Collect all lines below with the string "sMAPE".

Data records: Begin

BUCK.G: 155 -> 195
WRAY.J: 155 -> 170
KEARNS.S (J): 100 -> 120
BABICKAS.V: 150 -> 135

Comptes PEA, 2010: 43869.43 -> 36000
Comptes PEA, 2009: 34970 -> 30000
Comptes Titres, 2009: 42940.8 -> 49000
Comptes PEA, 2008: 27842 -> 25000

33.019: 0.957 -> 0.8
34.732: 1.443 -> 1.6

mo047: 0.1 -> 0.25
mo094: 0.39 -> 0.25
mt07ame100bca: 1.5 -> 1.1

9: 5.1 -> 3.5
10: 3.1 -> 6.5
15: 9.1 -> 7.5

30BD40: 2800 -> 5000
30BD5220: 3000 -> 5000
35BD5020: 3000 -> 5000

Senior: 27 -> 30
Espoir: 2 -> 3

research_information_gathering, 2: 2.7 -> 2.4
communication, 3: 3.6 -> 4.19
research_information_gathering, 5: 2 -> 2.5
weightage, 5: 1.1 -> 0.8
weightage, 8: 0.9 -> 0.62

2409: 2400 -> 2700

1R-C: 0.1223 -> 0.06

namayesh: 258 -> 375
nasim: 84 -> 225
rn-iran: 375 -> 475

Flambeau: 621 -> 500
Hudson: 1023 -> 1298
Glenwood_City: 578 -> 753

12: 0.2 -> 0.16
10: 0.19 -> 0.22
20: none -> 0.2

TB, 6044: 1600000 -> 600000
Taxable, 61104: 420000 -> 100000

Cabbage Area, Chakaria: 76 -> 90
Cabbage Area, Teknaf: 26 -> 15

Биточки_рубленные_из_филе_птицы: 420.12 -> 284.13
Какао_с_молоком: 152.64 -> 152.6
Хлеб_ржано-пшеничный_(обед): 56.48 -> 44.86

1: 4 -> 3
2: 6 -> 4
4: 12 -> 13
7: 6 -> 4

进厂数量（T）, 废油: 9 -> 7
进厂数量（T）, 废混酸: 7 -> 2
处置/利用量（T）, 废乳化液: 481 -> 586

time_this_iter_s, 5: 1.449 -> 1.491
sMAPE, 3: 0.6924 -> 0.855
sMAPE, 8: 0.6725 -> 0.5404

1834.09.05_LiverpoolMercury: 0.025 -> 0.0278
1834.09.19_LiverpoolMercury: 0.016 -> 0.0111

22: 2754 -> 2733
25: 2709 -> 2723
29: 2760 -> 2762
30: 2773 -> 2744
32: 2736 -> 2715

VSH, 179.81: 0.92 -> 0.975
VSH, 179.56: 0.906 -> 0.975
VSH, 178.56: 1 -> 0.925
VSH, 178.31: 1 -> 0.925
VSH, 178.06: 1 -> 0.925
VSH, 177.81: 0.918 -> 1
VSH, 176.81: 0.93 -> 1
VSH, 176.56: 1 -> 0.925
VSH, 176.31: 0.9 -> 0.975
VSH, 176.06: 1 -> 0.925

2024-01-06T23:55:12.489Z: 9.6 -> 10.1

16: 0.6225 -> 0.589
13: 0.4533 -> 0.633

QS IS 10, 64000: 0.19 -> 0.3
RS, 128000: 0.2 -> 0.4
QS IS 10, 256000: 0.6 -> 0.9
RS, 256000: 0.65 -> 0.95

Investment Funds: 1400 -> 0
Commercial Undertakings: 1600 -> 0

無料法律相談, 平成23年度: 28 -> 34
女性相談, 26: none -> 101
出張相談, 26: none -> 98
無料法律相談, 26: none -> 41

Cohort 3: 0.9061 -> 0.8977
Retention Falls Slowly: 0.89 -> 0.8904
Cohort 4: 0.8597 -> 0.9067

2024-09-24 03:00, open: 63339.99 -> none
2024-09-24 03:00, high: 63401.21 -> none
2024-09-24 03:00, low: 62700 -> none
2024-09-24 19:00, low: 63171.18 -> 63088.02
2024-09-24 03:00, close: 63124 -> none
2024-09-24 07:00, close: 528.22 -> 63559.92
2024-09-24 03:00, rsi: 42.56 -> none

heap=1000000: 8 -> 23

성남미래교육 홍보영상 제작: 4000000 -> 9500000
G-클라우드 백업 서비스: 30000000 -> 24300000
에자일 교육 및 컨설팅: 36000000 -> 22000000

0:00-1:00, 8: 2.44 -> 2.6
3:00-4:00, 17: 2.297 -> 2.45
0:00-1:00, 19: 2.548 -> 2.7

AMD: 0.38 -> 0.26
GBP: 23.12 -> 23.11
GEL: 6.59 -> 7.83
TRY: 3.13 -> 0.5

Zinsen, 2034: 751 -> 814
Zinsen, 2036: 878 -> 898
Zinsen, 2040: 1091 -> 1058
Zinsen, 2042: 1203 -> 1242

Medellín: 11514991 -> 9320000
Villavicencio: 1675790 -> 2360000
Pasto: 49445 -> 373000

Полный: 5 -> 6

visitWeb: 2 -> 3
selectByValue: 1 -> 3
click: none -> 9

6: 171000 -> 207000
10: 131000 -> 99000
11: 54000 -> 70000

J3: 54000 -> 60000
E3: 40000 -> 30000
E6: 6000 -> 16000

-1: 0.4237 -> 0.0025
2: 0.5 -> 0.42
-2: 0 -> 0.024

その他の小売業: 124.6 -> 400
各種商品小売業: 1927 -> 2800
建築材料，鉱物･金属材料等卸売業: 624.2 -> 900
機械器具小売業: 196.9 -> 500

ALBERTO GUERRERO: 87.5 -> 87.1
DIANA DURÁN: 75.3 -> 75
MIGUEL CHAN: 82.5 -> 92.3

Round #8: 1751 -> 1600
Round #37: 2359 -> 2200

Data records: End

• _Written response_:
sMAPE, 3: 0.6924 -> 0.855
sMAPE, 8: 0.6725 -> 0.5404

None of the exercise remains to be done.